After a long-running litigation battle that began in 2018, the Federal Court of Australia has handed down its decision in Australian Competition and Consumer Commission v Productivity Partners Pty Ltd (trading as Captain Cook College) (No 3) [2021] FCA 737, where it found Productivity Partners Pty Ltd, trading as Captain Cook College (College), had engaged in systematic unconscionable conduct in its enrolment of students who racked up significant debt and never finished, or even engaged with, their courses.
Background
The College was a registered training organisation and a vocational education and training (VET) provider that supplied diploma-level courses to students. The students were entitled to apply for and receive a loan from the Commonwealth to pay the course fees under a scheme known as VET-FEE HELP (Scheme), where an amount of money per student was paid by the Commonwealth Government directly to the institution if the student remained enrolled until the census date, and the students would then pay back 120% of the loan to the Commonwealth once their income was above a certain threshold.
In order to market its courses and recruit students, the College contracted with third party recruiters and course advisers. These recruiters received commission if a consumer was enrolled past the census date.
During the period from 7 September and 18 December 2015 (Relevant Period) the College enrolled over 7,000 students in online courses in subjects such as business, project management and human resource management, and claimed over $50 million from the Commonwealth under the Scheme. Also during the Relevant Period, the College made significant changes to its enrolment and withdrawal processes (Process Changes) so that ghost students were not contacted or automatically dropped out of their courses for 0% attendance.
During trial it was revealed that more than 90% of students had not completed any part of their online course, and around 86% never logged into the course at all.
The ACCC argued that the College had engaged in systematic unconscionable conduct, in contravention of section 21(4)(b) of the ACL, by:
making the Process Changes when it knew, or ought to have known, that the changes would have the effect of significantly reducing protections for students. It argued the Process Changes were calculated purely to increase the College’s profits by increasing the number of students enrolled; and
claiming and/or retaining vastly increased revenue under the Scheme which was generated by its implementation of the Process Changes.
Decision
The Court said that when assessing alleged breaches of section 21(4)(b), it is wrong to isolate each integer of the system and determine unconscionability on that basis. Instead, it is the system as a whole as constituted by, potentially, many inter-related integers that is to be assessed:
The Court found that the College had engaged in a system of unconscionable conduct in that (at [499]):
“the [C]ollege well knew that its dramatic increase in revenue and turnaround in profits was substantially built on [revenue from the Scheme] in respect of students who may have been the victims of [misconduct], were unsuitable for enrolment, should not have been enrolled and who would gain no benefit whatsoever from their enrolment, yet who incurred very substantial debts to the Commonwealth as a result of their enrolment.”
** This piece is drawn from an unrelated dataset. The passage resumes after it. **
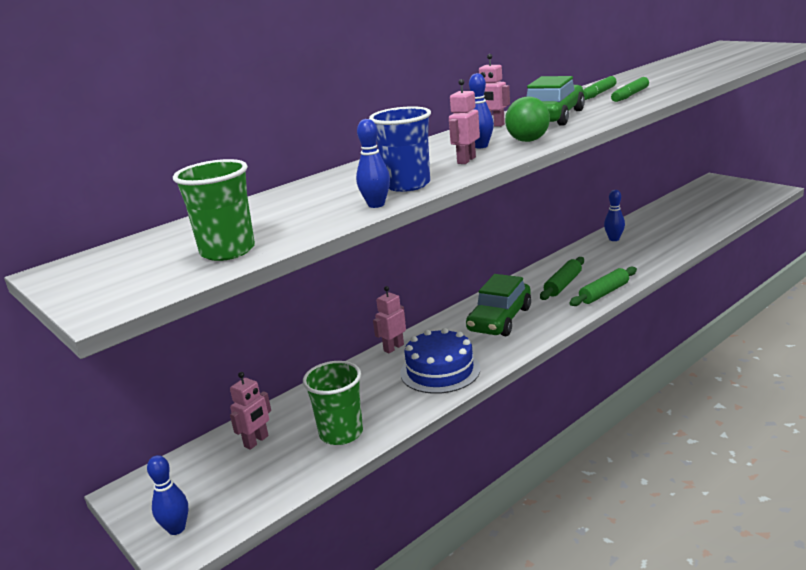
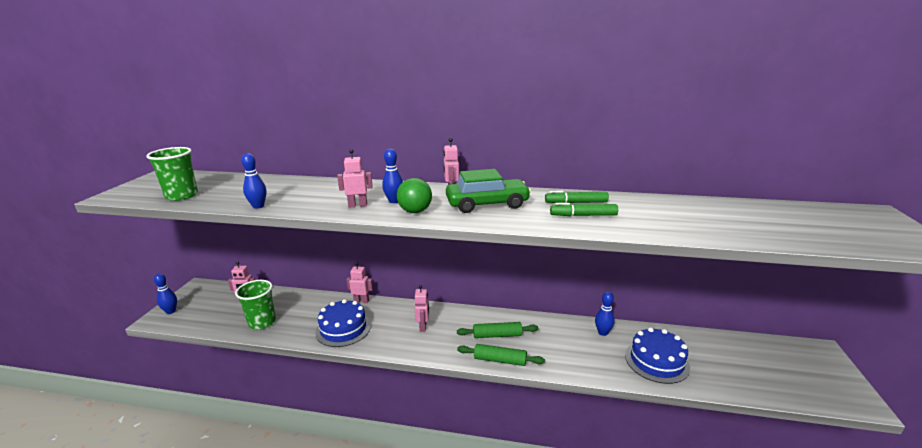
camera: 50 degrees right, 0 degrees up
(407, 185) = (299, 203): blue cup -> none
(499, 319) = (423, 326): green car -> pink robot
(673, 231) = (656, 361): none -> blue cake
Allowing students who failed to log into to their course and were unable to be contacted by the College to progress through census so that the College could claim the revenue under the Scheme from the Commonwealth (at [500]):
"was to act against conscience; it was a sharp practice that was manifestly unfair to such consumers; it was driven by avarice without regard to the interests of such consumers; it preyed on their vulnerability.”
With regard specifically to the claiming and retention of the revenue under the Scheme, the Court rejected the College’s argument that it had simply followed the rules of the Scheme, saying (at [507]):
“if the system of conduct or pattern of behaviour that is complained of is unconscionable, then to claim and retain the windfall benefits of that conduct is also unconscionable.”
The Court noted there were fundamental flaws with the Scheme, rejecting the College’s argument that its policies were not unconscionable given other VET providers in Australia had the same or similar policies, saying (at [517]):
"the fact that something is a common practice in the particular sector of the market does not mean, necessarily, that it is not unconscionable. To put it differently, just because everyone is rorting a poorly designed and/or administered scheme does not mean that no one’s rorting is unconscionable.”
The College was also found to have breached other sections of the ACL, by making false or misleading representations and failing to comply with the requirements for unsolicited consumer agreements in dealing with certain consumers. Its parent company, Site Group International, and the College’s former CEO and COO were also found to have been knowingly concerned in the College’s unconscionable conduct.
The Court will determine penalties and other orders at a later date.